++++ Information provided

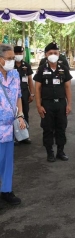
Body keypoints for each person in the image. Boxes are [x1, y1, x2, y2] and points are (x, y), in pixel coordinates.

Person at [33, 42, 72, 162]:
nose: (53, 55)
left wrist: (69, 104)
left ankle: (60, 151)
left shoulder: (63, 69)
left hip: (60, 103)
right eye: (50, 53)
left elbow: (67, 88)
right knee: (48, 128)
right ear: (46, 55)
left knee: (61, 127)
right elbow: (37, 88)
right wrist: (38, 105)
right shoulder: (41, 69)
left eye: (55, 53)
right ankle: (50, 152)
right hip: (47, 104)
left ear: (59, 54)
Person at [0, 44, 25, 205]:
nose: (11, 61)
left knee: (7, 161)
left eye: (12, 58)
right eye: (8, 59)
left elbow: (18, 96)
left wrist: (21, 115)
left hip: (10, 126)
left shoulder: (15, 74)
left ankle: (6, 191)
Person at [14, 45, 34, 144]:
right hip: (13, 95)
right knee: (14, 115)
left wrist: (32, 94)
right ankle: (16, 137)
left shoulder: (26, 65)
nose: (18, 55)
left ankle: (25, 136)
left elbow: (30, 80)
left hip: (24, 93)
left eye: (20, 53)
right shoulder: (9, 65)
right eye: (16, 53)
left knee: (25, 113)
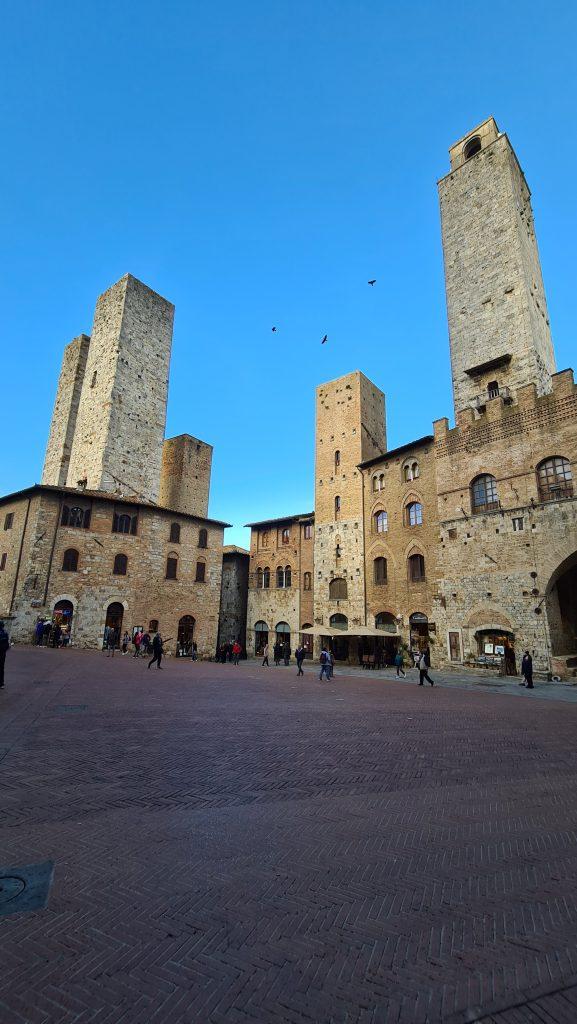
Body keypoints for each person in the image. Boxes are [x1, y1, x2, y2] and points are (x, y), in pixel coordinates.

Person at [0, 620, 9, 688]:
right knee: (1, 667)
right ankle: (1, 683)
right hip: (3, 652)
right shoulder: (5, 633)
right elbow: (7, 644)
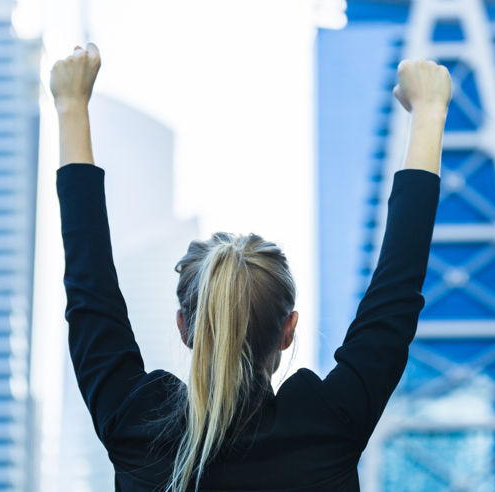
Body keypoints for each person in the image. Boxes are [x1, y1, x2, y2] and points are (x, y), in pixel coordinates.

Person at [52, 42, 452, 492]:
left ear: (185, 326)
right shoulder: (328, 425)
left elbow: (89, 290)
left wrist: (71, 106)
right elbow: (396, 295)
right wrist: (430, 113)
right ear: (289, 330)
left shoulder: (138, 427)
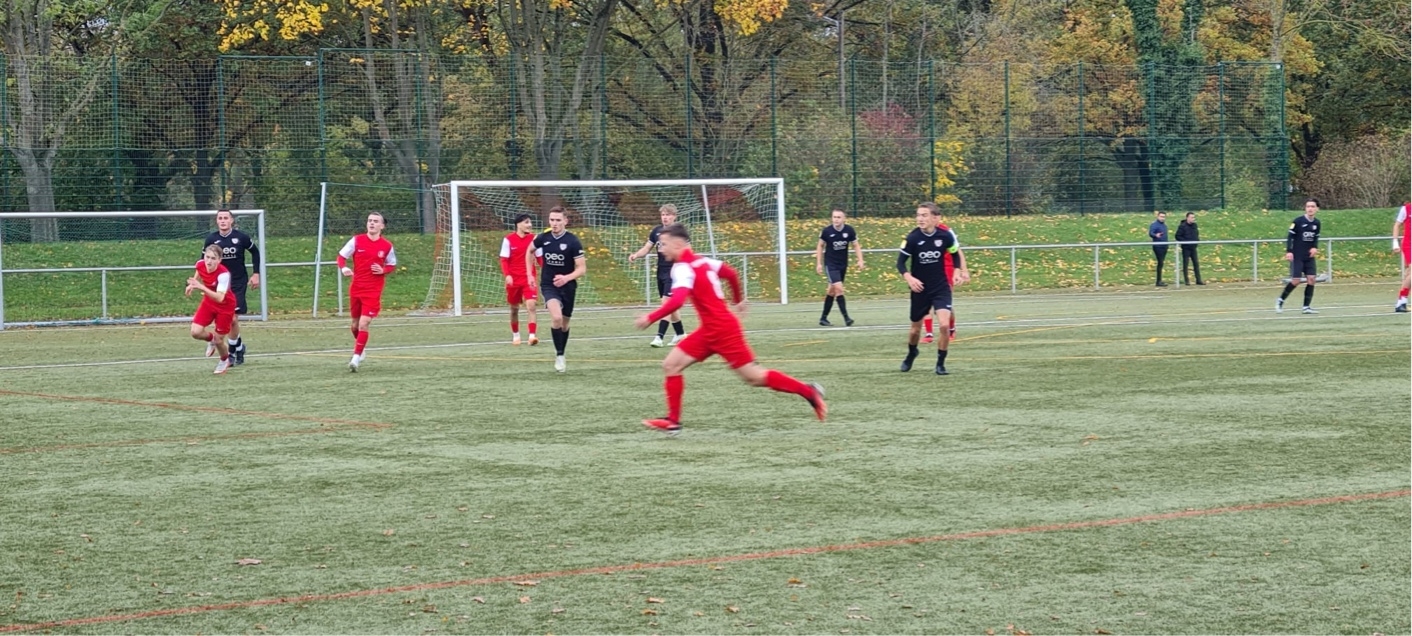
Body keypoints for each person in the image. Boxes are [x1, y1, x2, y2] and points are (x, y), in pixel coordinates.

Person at [634, 224, 826, 434]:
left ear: (678, 243)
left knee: (754, 377)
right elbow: (731, 273)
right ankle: (673, 421)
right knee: (671, 365)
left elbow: (677, 301)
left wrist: (650, 317)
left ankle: (808, 391)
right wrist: (737, 300)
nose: (661, 249)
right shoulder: (704, 261)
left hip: (723, 330)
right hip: (709, 330)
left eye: (664, 244)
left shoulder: (682, 268)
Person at [898, 202, 964, 375]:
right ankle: (912, 352)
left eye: (924, 215)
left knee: (944, 325)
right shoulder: (912, 238)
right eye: (918, 215)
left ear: (935, 218)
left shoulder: (945, 236)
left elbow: (955, 254)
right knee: (915, 330)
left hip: (940, 287)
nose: (920, 219)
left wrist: (957, 271)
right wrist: (909, 277)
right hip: (920, 289)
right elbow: (900, 263)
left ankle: (940, 364)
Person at [338, 212, 398, 371]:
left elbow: (392, 264)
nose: (371, 223)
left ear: (382, 226)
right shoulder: (356, 240)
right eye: (370, 220)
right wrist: (343, 268)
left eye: (376, 221)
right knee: (355, 325)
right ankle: (361, 348)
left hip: (373, 291)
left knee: (364, 324)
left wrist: (383, 270)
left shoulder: (387, 246)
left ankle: (355, 359)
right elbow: (341, 257)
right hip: (356, 288)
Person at [530, 206, 587, 372]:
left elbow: (582, 269)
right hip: (549, 285)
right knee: (556, 318)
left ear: (565, 221)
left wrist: (566, 278)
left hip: (568, 286)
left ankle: (562, 351)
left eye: (558, 220)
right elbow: (529, 250)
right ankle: (559, 355)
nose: (554, 223)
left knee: (565, 323)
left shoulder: (573, 241)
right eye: (552, 220)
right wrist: (529, 275)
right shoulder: (543, 237)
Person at [203, 209, 261, 364]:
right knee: (227, 319)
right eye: (220, 218)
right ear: (217, 221)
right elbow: (204, 261)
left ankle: (232, 352)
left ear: (231, 220)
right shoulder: (211, 239)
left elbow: (255, 253)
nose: (223, 221)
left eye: (226, 218)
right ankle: (239, 347)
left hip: (237, 282)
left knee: (233, 318)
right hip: (219, 284)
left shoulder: (241, 237)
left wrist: (256, 273)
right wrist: (205, 281)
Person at [628, 204, 686, 347]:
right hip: (661, 271)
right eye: (663, 215)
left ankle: (659, 337)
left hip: (674, 272)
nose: (665, 217)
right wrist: (636, 255)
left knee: (666, 304)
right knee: (670, 305)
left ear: (674, 216)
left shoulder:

++++++++

# Description of the task
Look back at the entries above. Retype the line with "nose: (371, 223)", the line with "right elbow: (341, 257)", and all lines in between.

# Answer to the problem
nose: (371, 223)
left ear: (382, 226)
right shoulder: (356, 240)
right eye: (370, 220)
right wrist: (343, 268)
left eye: (376, 221)
right knee: (355, 325)
right ankle: (361, 348)
left hip: (373, 291)
left knee: (364, 324)
left wrist: (383, 270)
left shoulder: (387, 246)
left ankle: (355, 359)
right elbow: (341, 257)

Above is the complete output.